Search code examples
pythonexcelpandasloopsimport-from-excel

Python - Pandas - Import Excel file, iterate through each row, add new value, and add to dataframe


I have an Excel file with a project code and abstract fields I need to import so I can run a simple text summarizer on the abstract and then add to the dataframe.

My Excel dataset looks like this:

[Proj_Number] | [Abstract]

JJF-123          | Diabetes is a serious chronic condition.  
JFR-223          | Cardiovascular disease is also a chronic condition. 
JF3-334          | Don't forget about asthma and how much it sucks. 

once I import the data, I want to apply my text summarizer and get this:

[Proj_Number] | [Abstract]                        [Ab_keywords]

JJF-123       | Diabetes is a chronic condition.  |Diabetes, chronic condition                                                                 
JFR-223       | COPD is a also chronic condition. | COPD, chronic condition
JF3-334       | Don't forget about asthma too.    | asthma, forgot

I know my code is wrong, but I just don't know how to loop through each row, get the abstract keywords from the abstract, add it to the dataframe, and export it.

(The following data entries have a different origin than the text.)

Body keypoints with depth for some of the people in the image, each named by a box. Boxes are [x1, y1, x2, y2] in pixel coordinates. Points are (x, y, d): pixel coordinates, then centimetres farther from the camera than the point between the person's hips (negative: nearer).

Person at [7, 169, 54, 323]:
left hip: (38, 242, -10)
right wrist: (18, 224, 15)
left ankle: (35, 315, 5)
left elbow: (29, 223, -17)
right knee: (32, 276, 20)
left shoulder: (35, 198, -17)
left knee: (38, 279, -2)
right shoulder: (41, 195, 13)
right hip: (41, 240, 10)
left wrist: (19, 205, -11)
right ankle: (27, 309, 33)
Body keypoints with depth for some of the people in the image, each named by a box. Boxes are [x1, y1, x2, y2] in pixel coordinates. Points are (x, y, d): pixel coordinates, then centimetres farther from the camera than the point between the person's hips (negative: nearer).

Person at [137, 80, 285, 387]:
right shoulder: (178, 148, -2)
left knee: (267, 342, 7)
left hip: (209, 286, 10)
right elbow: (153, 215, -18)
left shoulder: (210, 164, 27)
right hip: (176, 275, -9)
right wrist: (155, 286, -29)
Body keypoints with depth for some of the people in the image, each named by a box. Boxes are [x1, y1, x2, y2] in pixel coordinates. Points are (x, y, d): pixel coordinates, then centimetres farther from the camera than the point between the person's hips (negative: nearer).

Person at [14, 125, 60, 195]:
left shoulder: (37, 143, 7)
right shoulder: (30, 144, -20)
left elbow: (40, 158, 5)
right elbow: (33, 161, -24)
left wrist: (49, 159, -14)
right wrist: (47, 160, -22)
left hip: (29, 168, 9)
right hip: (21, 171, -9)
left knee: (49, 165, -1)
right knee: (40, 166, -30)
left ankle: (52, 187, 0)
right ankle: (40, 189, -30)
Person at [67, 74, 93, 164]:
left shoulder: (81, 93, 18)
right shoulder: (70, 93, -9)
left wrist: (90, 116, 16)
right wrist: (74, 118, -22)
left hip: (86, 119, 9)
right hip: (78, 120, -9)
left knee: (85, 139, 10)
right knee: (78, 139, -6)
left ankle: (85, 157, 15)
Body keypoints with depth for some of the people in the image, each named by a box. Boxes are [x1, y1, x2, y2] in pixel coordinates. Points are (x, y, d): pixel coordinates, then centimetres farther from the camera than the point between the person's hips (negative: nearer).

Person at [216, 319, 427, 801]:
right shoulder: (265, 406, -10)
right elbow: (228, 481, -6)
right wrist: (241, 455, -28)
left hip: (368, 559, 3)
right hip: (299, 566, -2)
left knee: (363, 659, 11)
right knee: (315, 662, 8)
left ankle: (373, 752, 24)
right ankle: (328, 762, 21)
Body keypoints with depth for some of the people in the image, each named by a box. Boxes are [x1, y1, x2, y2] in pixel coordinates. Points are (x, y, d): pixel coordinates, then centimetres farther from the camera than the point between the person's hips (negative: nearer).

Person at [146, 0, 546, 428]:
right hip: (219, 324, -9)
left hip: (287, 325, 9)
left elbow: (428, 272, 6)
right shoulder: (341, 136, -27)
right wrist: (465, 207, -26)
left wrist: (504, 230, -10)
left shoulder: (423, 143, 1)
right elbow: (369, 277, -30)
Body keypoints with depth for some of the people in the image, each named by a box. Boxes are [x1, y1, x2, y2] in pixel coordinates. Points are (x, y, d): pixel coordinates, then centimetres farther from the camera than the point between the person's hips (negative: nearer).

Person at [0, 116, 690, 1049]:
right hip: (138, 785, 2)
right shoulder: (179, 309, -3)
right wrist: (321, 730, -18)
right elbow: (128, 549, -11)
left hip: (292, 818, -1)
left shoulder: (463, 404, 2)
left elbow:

from gensim.summarization.summarizer import summarize
from gensim.summarization import keywords
import pandas as pd

dataset = pd.read_excel('abstracts.xlsx',encoding="ISO-8859-1")
df = pd.DataFrame(dataset)
cols = [1,2]
df = df[df.columns[cols]]

for d in df:
d =  keywords(d, ratio=0.15, split=True))
print(d)

Solution

  • You dont want to iterate over every row in the df with for d in df:

    Pandas has a way of applying a function to each row of a dataframe and returning a series via the apply function

    Providing you rename the columns of your dataframe appropriately,

    df['Ab_keywords'] = df['Abstract'].apply(lambda text: keywords(text, ratio=0.15, split=True))

    should work.

    Here the lambda function is applied to each row of df['Abstract'] and is given the value of each row as its argument.